Mezzanine lenders may be the biggest beneficiaries of problems in the leveraged buyout debt markets, according to a leading investor.
Urs Wietlisbach, from Swiss asset manager Partners Group, said recent problems in the debt markets were “good news for us, because the credit market was overheated and mezzanine margins have contracted in recent months.” He argued that the mezzanine market should pick up as cheap debt becomes less widely available.
Already some people are talking about last Friday as “the Black Friday of the credit markets”, he said. Yet the subsequent re-pricing of debt, particularly in the senior tranches, could make the use of mezzanine more attractive, he believes.
A director at a large European mezzanine fund said that many recent deals had been underwritten with large amounts of mezzanine, but during the recent credit boom banks have re-priced much of this as senior and second lien debt. “The immediate impact of the lack of confidence in the debt markets is that this reverse flexing is not happening”, he said.
Mezzanine could fill the gap between price expectations as the banks rein in leverage, he told PEO: “It is a distinct possibility that use of mezzanine will pick up, but first we’re going to need the existing deals to come out of the system. The real test will be what happens come September when the holiday season ends – then we’ll see if this was just a blip or something more serious.”
Despite recent imperfect conditions for mezzanine, large funds have been raised in the space. Last month, Nordic buyout firm EQT closed its latest expansion capital fund at just under €500 million ($689 million), setting a regional record, while ICG closed the biggest ever European mezzanine fund at €2.25 billion in March.

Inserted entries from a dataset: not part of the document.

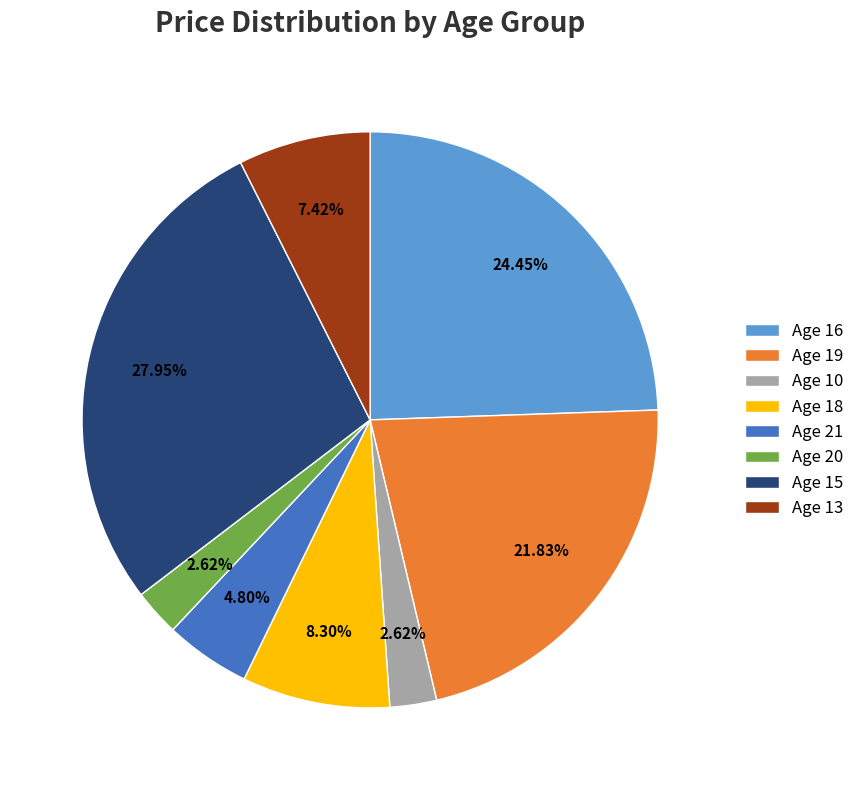

What is the ratio of the value at Age 13 to the value at Age 18?

0.9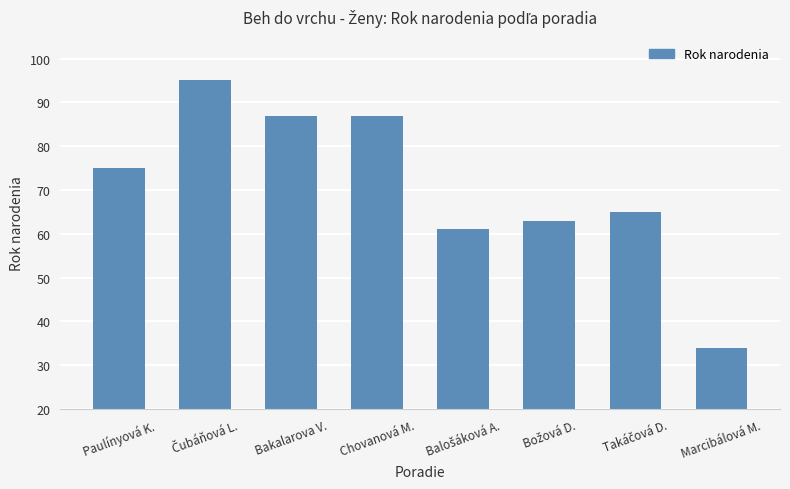

What is the approximate value at Chovanová M., to the nearest 5?

85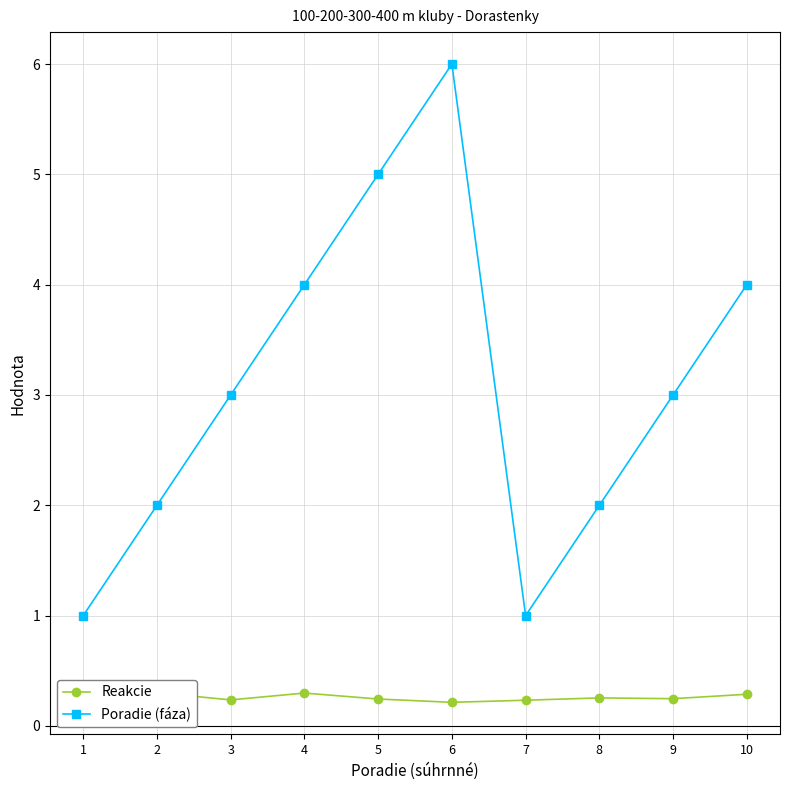

How many values in the Poradie (fáza) series are below 3?

4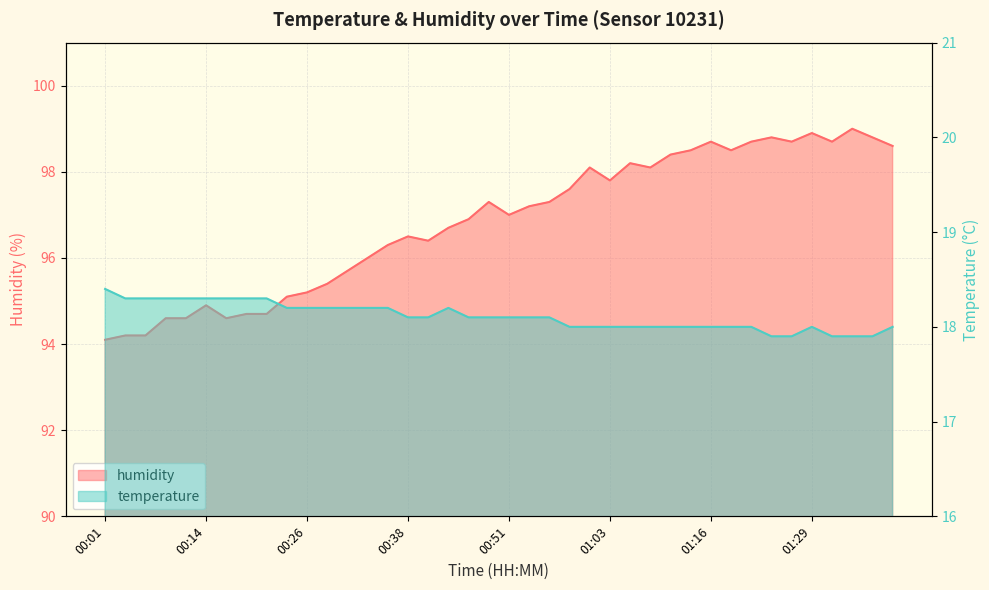

Is it true that temperature equals 4.1 at 00:51?

False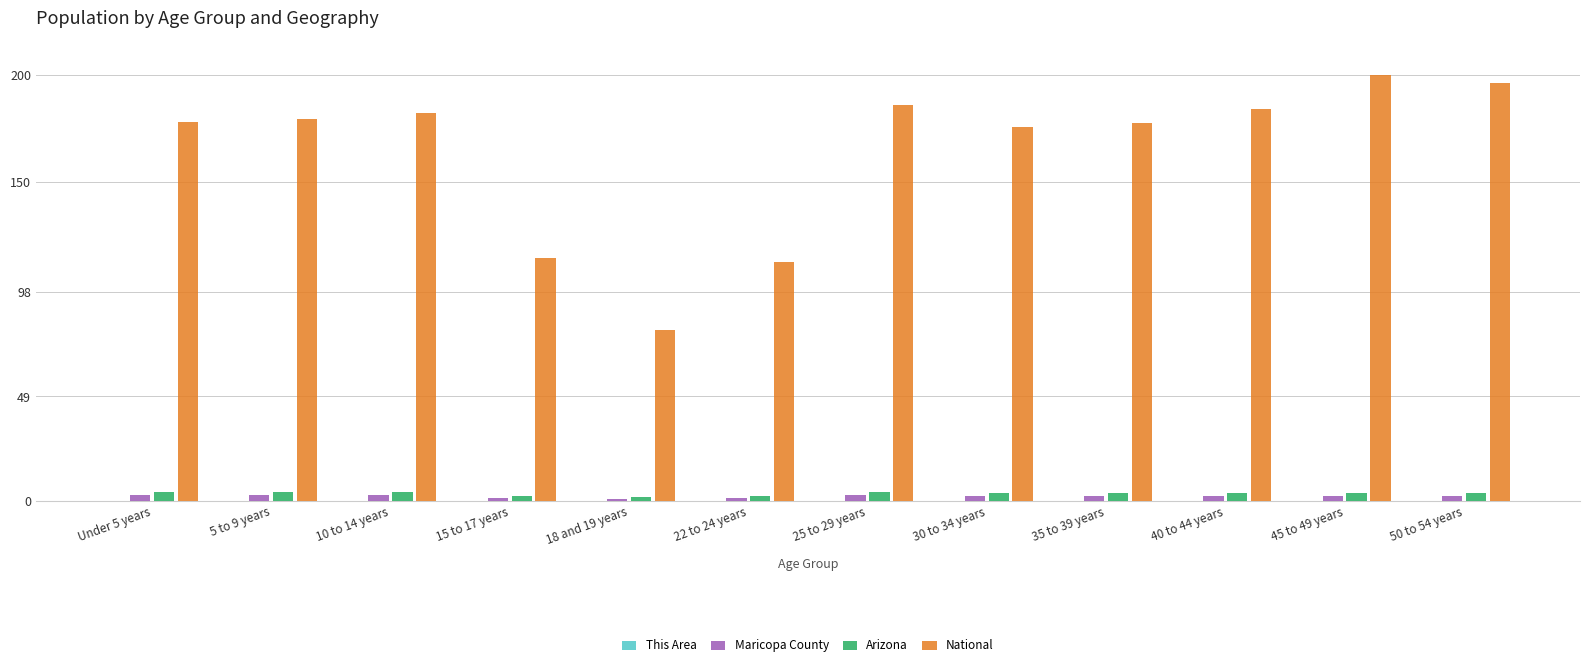

Between 18 and 19 years and 22 to 24 years, which series saw the biggest shift?

National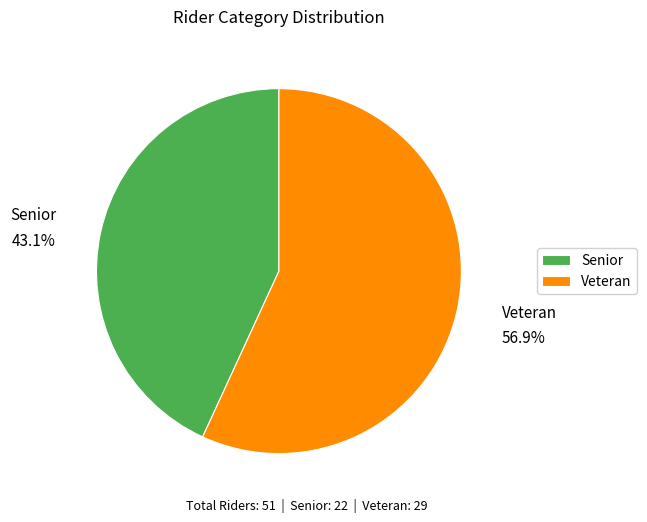

To the nearest percent, what is the difference between the Senior and Veteran slice percentages?

14%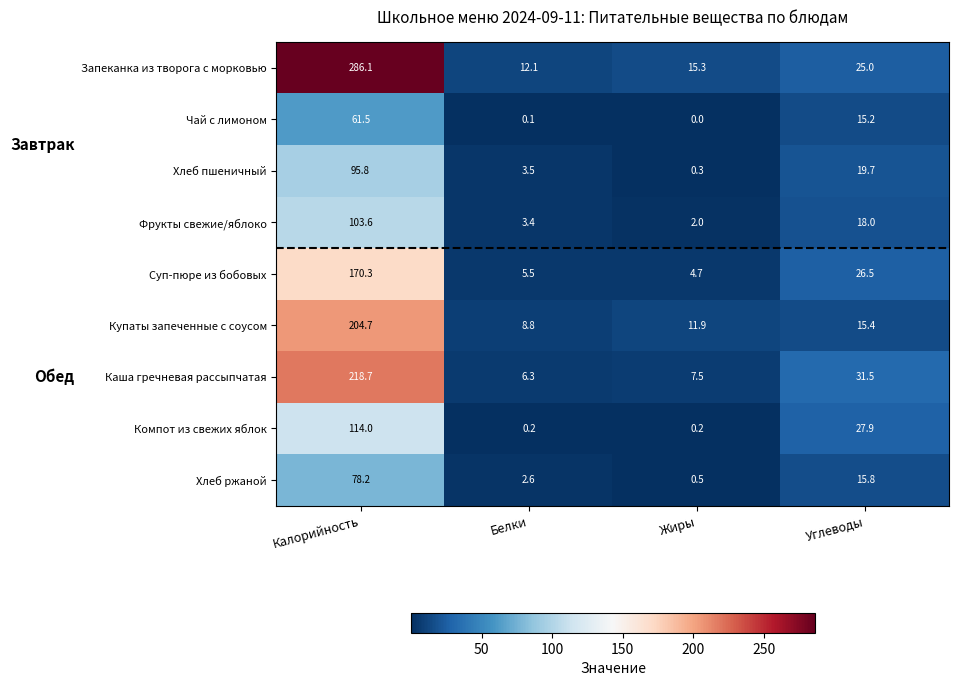

Between Калорийность and Белки, which series saw the biggest shift?

Запеканка из творога с морковью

The change in investor sentiment in the debt markets is starting to have worrying consequences for Wall Street banks. According to Bloomberg, the banks are stuck with over $11 billion (€8 billion) of loans from the leveraged buyout boom that they are now struggling to sell.
However, Wietlisbach believes problems in the credit market shouldn’t hamper returns on the buyout side – as long as the economy keeps growing and the current problems “have a soft landing”, he said.